Sure, we could look at the year-over-year numbers from account performance, but this can be unreliable if the previous year had any change in pixel placement, competition, marketing investment expansion or contraction, or website changes. All that aside, it is still important to look at the historical universal trends for indications in where the account might be missing the mark or exceeding industry standards.
Aside from projections for the coming month, it is also important to review the previous month’s trends in relation to the trending performance for that month in the previous year. Have things changed? New competition? Increased interest? How will this impact the client? Doing a quick review of the previous month’s trend data year-over-year can help forecast incremental projection increases and prevent intra-month budget pacing issues.
But there is so much more that you should do with this tool than just seasonal projections. You have the budget set up, but how do you leverage it?
- Ad Copy – Review your head terms to see how terms are searched for by state. For example, we found for delivery jobs the main queries were around salary and geography. By including both in the copy, we were able to increase our CTR by 30%.
- Search Term Expansion – Any term entered into Google Trends will show top affiliated search terms. Each week, we take one theme within the account (brand, competition, non-brand low funnel, etc) and enter them into Google Trends for ideas around better keyword expansion and audience tailoring.

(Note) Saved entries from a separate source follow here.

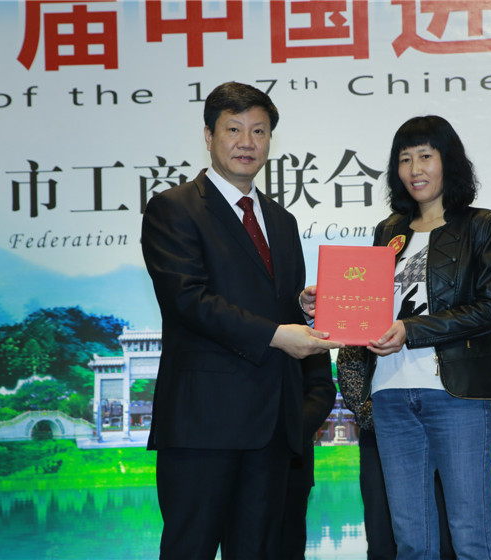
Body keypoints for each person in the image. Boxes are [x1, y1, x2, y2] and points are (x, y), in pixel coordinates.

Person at [141, 81, 342, 559]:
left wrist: (303, 307)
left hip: (271, 427)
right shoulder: (173, 208)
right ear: (208, 136)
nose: (246, 142)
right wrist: (276, 334)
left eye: (259, 131)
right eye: (233, 129)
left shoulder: (282, 221)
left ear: (271, 139)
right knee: (189, 548)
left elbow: (276, 306)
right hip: (203, 422)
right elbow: (188, 299)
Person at [359, 115, 491, 560]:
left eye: (425, 156)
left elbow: (490, 309)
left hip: (456, 392)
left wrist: (412, 330)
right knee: (412, 541)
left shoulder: (484, 225)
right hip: (390, 393)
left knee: (470, 536)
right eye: (405, 159)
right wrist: (328, 302)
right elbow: (372, 305)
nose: (415, 169)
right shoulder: (389, 231)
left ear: (449, 162)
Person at [337, 346, 456, 560]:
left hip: (442, 428)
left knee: (447, 535)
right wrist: (385, 418)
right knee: (383, 536)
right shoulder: (366, 325)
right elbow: (350, 365)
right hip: (379, 433)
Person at [277, 352, 337, 559]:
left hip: (292, 457)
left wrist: (289, 437)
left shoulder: (309, 332)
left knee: (289, 544)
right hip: (232, 453)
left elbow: (320, 388)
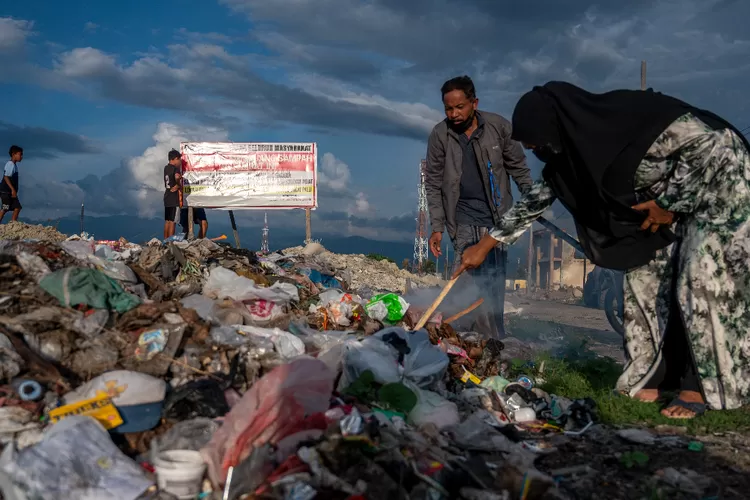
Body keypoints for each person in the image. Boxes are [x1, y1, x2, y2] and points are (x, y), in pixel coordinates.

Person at [455, 81, 750, 419]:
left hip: (720, 181)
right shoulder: (574, 154)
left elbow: (711, 145)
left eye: (538, 142)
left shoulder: (628, 123)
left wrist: (670, 203)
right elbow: (536, 200)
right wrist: (485, 244)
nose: (537, 151)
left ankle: (701, 387)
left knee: (700, 278)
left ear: (557, 126)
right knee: (642, 281)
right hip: (667, 202)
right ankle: (651, 377)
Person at [425, 75, 532, 338]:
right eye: (448, 108)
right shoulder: (440, 135)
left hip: (498, 219)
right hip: (461, 218)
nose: (454, 114)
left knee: (495, 281)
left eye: (459, 107)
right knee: (471, 280)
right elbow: (434, 183)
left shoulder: (498, 127)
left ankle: (496, 335)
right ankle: (477, 338)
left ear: (474, 102)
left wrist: (531, 198)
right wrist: (436, 226)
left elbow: (518, 167)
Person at [0, 145, 23, 223]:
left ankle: (13, 223)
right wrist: (12, 189)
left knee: (17, 207)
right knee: (5, 208)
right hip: (6, 191)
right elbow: (6, 177)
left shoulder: (14, 165)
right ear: (14, 154)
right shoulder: (10, 164)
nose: (21, 156)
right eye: (20, 154)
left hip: (10, 192)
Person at [163, 149, 183, 239]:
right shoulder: (176, 169)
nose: (180, 162)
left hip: (167, 196)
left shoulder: (166, 168)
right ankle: (170, 241)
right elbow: (177, 177)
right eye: (179, 160)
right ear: (175, 159)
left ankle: (165, 240)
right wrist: (178, 184)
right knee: (173, 221)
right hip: (174, 198)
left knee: (167, 221)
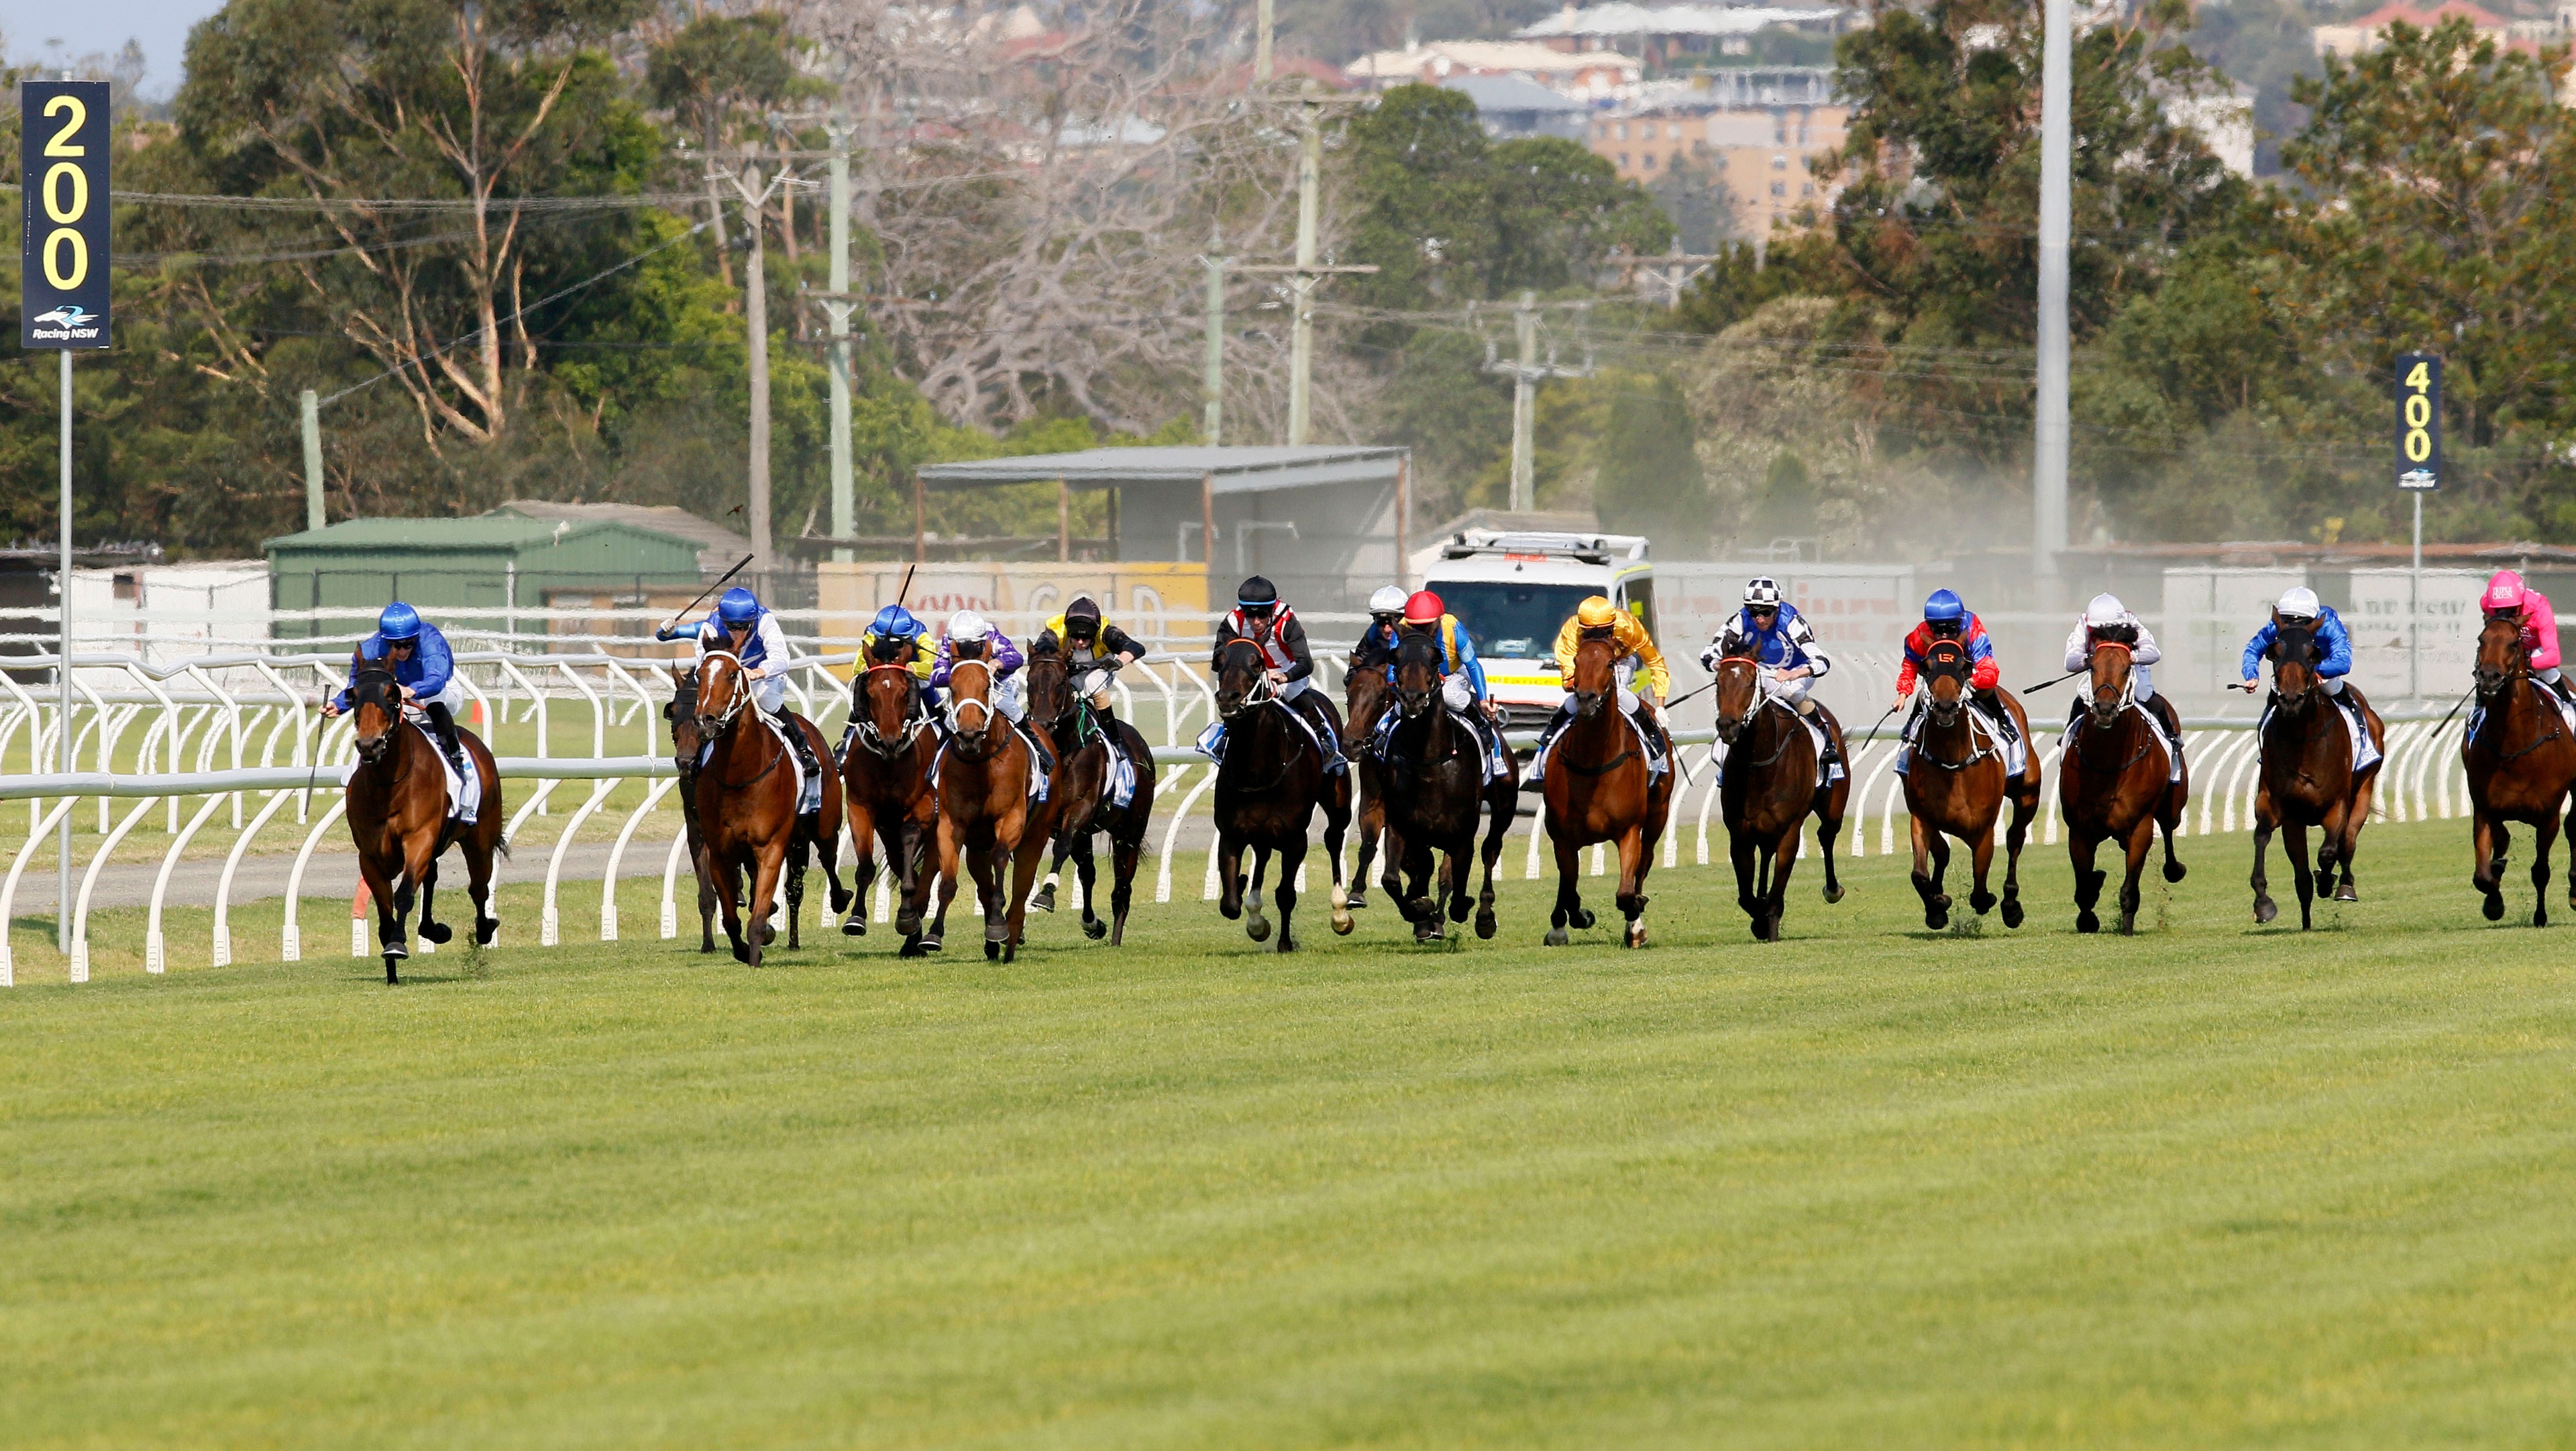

- Geographical Language Changes – Nothing is worse than serving an ad to the target market with language that looks like it was written by an outsider. A Londoner looking for a flatmate is going to find an advertisement for roommate finders out of touch. Using Google Trends can help with these idiosyncrasies so the keyword mix includes common local phrasing and copy comes across familiar and trustworthy. Don’t think this is pertaining to international exclusively – take this incredible article on TV interest by state. For entertainment clients, it suggests we prioritize drastically different content from state to state, as each state has such varied (and sometimes polar opposite) preferences.
- Funnel Expectations and Competitive Research – We have a client that focuses on acquiring leads for on-demand delivery workers. Researching low-funnel, mid-funnel, brand, and competitor terms all show the same trending performance that peaks in late September; however, high-funnel terms tend to peak in early July. By discovering this, we were able to target this audience and nurture the audience over time for greater brand awareness and lead volume.
Daily: Trending Topics and Content Generation
For a particular shopping client that sells trending t-shirts, we depend heavily on viral trends and rising popular memes to stay on top of the ever-changing marketplace. Google Trends shows us the top trending search queries for shirts, allowing us to prioritize our marketplace.
This can also be a great starting point to capitalize on top hashtags for Twitter marketing and trending topics on Facebook.
In the ever-changing and increasingly competitive digital marketing space, it is critical to be creative in market research and prepared for volatile performance and dynamic competition. Google Trends has largely been used as a fun exploratory tool, but there are powerful insights that can be gained by utilizing the real-time data that Google has made available.